▶ _Exercise text_:

This Cell features the older form for deriving the single property stacked columns; this has been superceded by use of property builder function (above) but as this doesn't use a loop this can likely be optimised further (see commented out section).

### Also need to work in use of list/dict for going through all properties automatically. 

In [None]:
# # # # # # THIS FUNCTION GETS AROUND THE ISSUE OF FINDING MULTIPLE 40 CHANNEL LENGTHS # # # # #
# # # # # # # # # # # # # # # # ...NEED TO PUT INTO A LOOP...  # # # # # # # # # # # # # 

def seek(df, *words):  #1
    """
    Return a sub-DataFrame of those rows whose Name column match all the words.
    EXAMPLE USAGE: Mobs1 = seek(kdf, 'OTFT_MOBILITY','subsite1')['Val/Col'].values
    """
    spam = kdf[np.logical_and.reduce([kdf['Key'].str.contains(word) for word in words])]
    return spam['Val/Col'].values

# # # # # # # # # # # # # # # # # # # # # # # # # # # # # # # # # # # # # # # # # # # # # # # #


#def propertybuilder(itemAsAString, searchterm, column):
#    column = []
#    for i in range(1,5):
#        item_i= pd.DataFrame(seek(kdf, searchterm, 'subsite%d' % i))
#    column = pd.concat([item_1, item_2, item_3, item_4], axis=0, ignore_index = True)
#    column.columns = [itemAsAString]
#    return column

## until bother writing into loop or defining a function, just do for each subsite as such:

Mobs_1 = pd.DataFrame(seek(kdf, 'OTFT_MOBILITY','subsite1'))
Mobs_2 = pd.DataFrame(seek(kdf, 'OTFT_MOBILITY','subsite2'))

▶ _Work instruction 1_:
In the records, copy out the lines from the one containing "What are all the series" through the one containing "发放标准（元/月）, 申请类别（×40元）", inclusive, with no changes.
The text and the records that come after it were taken from unrelated sources.

▶ _The data_:
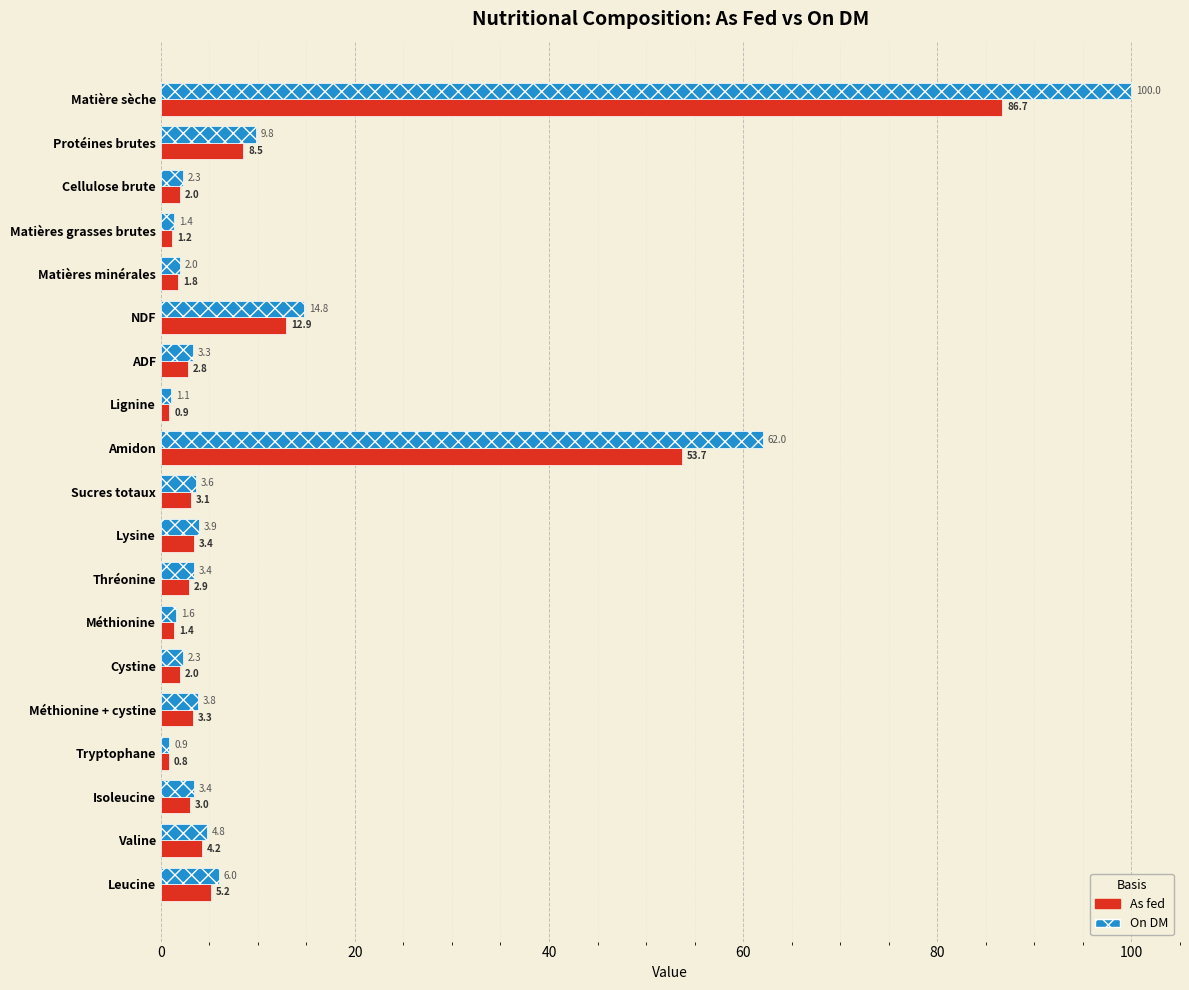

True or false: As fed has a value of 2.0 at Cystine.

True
---
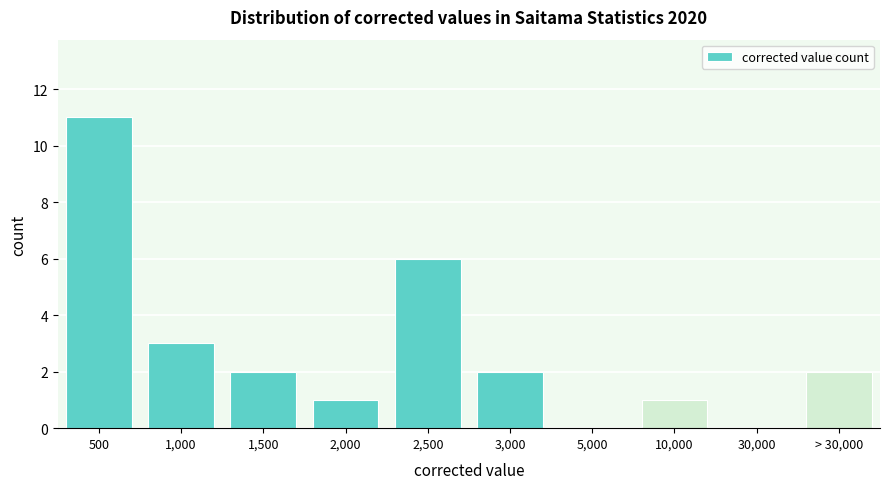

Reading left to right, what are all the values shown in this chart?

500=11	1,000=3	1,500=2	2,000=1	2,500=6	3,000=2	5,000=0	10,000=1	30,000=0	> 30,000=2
--
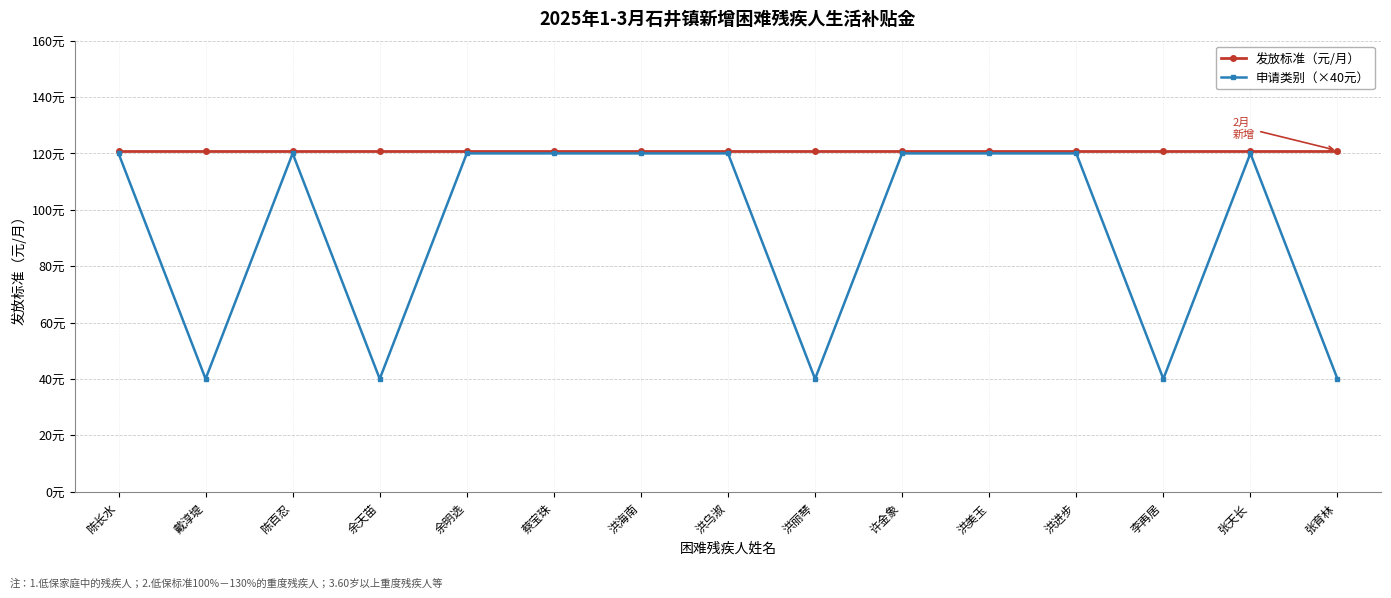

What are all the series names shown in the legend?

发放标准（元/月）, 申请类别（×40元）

▶ _Work instruction 2_:
According to the notebook excerpt, what has superseded the older form for deriving the single property stacked columns?

▶ _Answer section 1_:
What are all the series names shown in the legend?

发放标准（元/月）, 申请类别（×40元）

▶ _Answer section 2_:
Use of the property builder function.